## Work required
Reproduce word for word the line that contains "Plantando ideias. Colhendo soluções." and each line that follows it, stopping after the final line of the material.

## Records to process
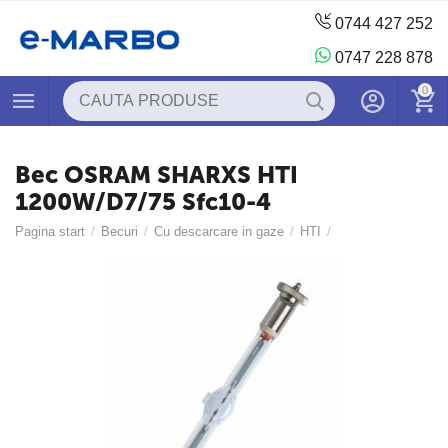
0744 427 252
0747 228 878
0
Bec OSRAM SHARXS HTI
1200W/D7/75 Sfc10-4
Pagina start
/
Becuri
/
Cu descarcare in gaze
/
HTI
/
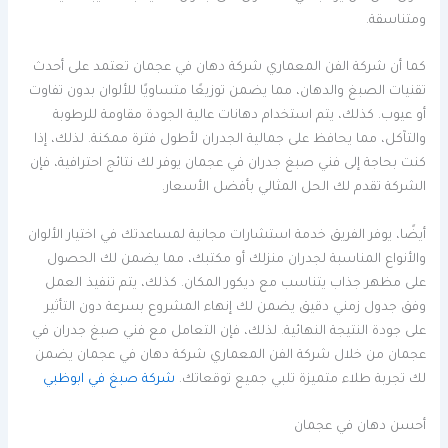
ومتناسقة.
كما أن شركة الفن المعماري شركة دهان في عجمان تعتمد على أحدث
تقنيات الصبغ والدهان، مما يضمن توزيعًا متساويًا للألوان بدون تفاوت
أو عيوب. كذلك، يتم استخدام دهانات عالية الجودة مقاومة للرطوبة
والتآكل، مما يحافظ على جمالية الجدران لأطول فترة ممكنة. لذلك، إذا
كنت بحاجة إلى فني صبغ جدران في عجمان يوفر لك نتائج احترافية، فإن
الشركة تقدم لك الحل المثالي بأفضل الأسعار.
أيضًا، يوفر الفريق خدمة استشارات مجانية لمساعدتك في اختيار الألوان
والأنواع المناسبة لجدران منزلك أو مكتبك، مما يضمن لك الحصول
على مظهر جذاب يتناسب مع ديكور المكان. كذلك، يتم تنفيذ العمل
وفق جدول زمني دقيق يضمن لك إنهاء المشروع بسرعة دون التأثير
على جودة النتيجة النهائية. لذلك، فإن التعامل مع فني صبغ جدران في
عجمان من خلال شركة الفن المعماري شركة دهان في عجمان يضمن
لك تجربة طلاء متميزة تلبي جميع توقعاتك.
شركة صبغ في ابوظبي
أحسن دهان في عجمان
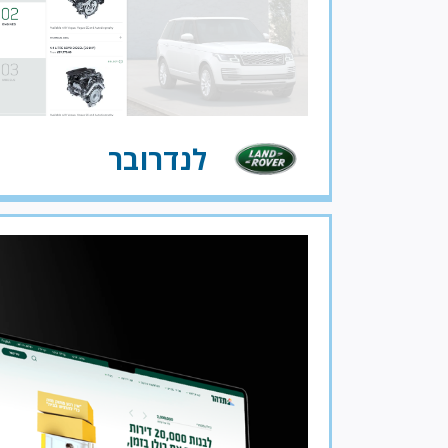
לנדרובר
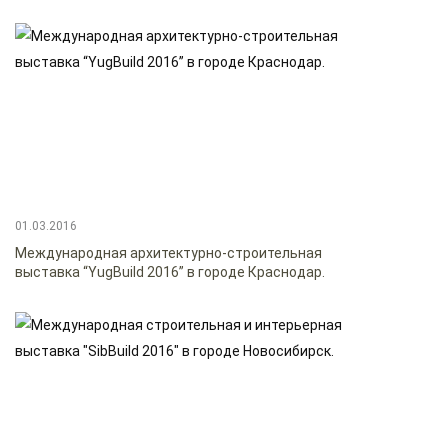
01.03.2016
Международная архитектурно-строительная
выставка “YugBuild 2016” в городе Краснодар.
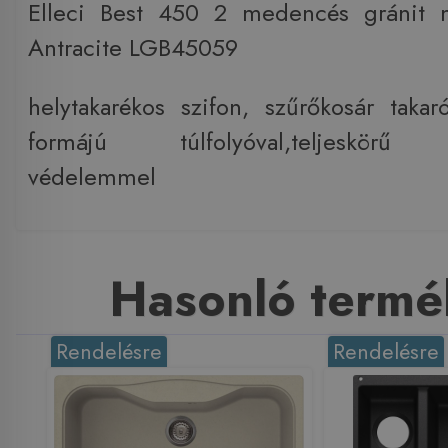
Elleci Best 450 2 medencés gránit 
Antracite LGB45059
helytakarékos szifon, szűrőkosár takaró
formájú túlfolyóval,teljeskörű an
védelemmel
Hasonló termé
Rendelésre
Rendelésre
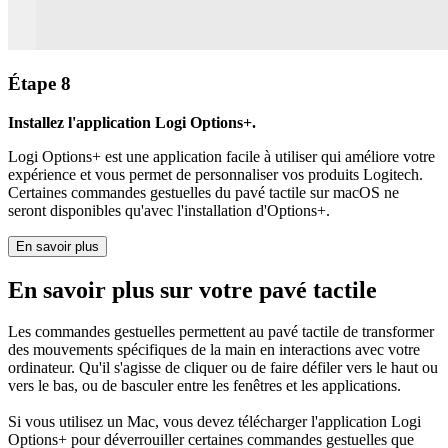
Étape 8
Installez l'application Logi Options+.
Logi Options+ est une application facile à utiliser qui améliore votre
expérience et vous permet de personnaliser vos produits Logitech.
Certaines commandes gestuelles du pavé tactile sur macOS ne
seront disponibles qu'avec l'installation d'Options+.
En savoir plus
En savoir plus sur votre pavé tactile
Les commandes gestuelles permettent au pavé tactile de transformer
des mouvements spécifiques de la main en interactions avec votre
ordinateur. Qu'il s'agisse de cliquer ou de faire défiler vers le haut ou
vers le bas, ou de basculer entre les fenêtres et les applications.
Si vous utilisez un Mac, vous devez télécharger l'application Logi
Options+ pour déverrouiller certaines commandes gestuelles que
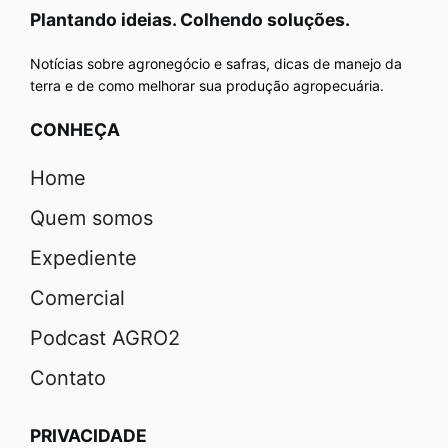
Plantando ideias. Colhendo soluções.
Notícias sobre agronegócio e safras, dicas de manejo da
terra e de como melhorar sua produção agropecuária.
CONHEÇA
Home
Quem somos
Expediente
Comercial
Podcast AGRO2
Contato
PRIVACIDADE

## The completed task
Plantando ideias. Colhendo soluções.
Notícias sobre agronegócio e safras, dicas de manejo da
terra e de como melhorar sua produção agropecuária.
CONHEÇA
Home
Quem somos
Expediente
Comercial
Podcast AGRO2
Contato
PRIVACIDADE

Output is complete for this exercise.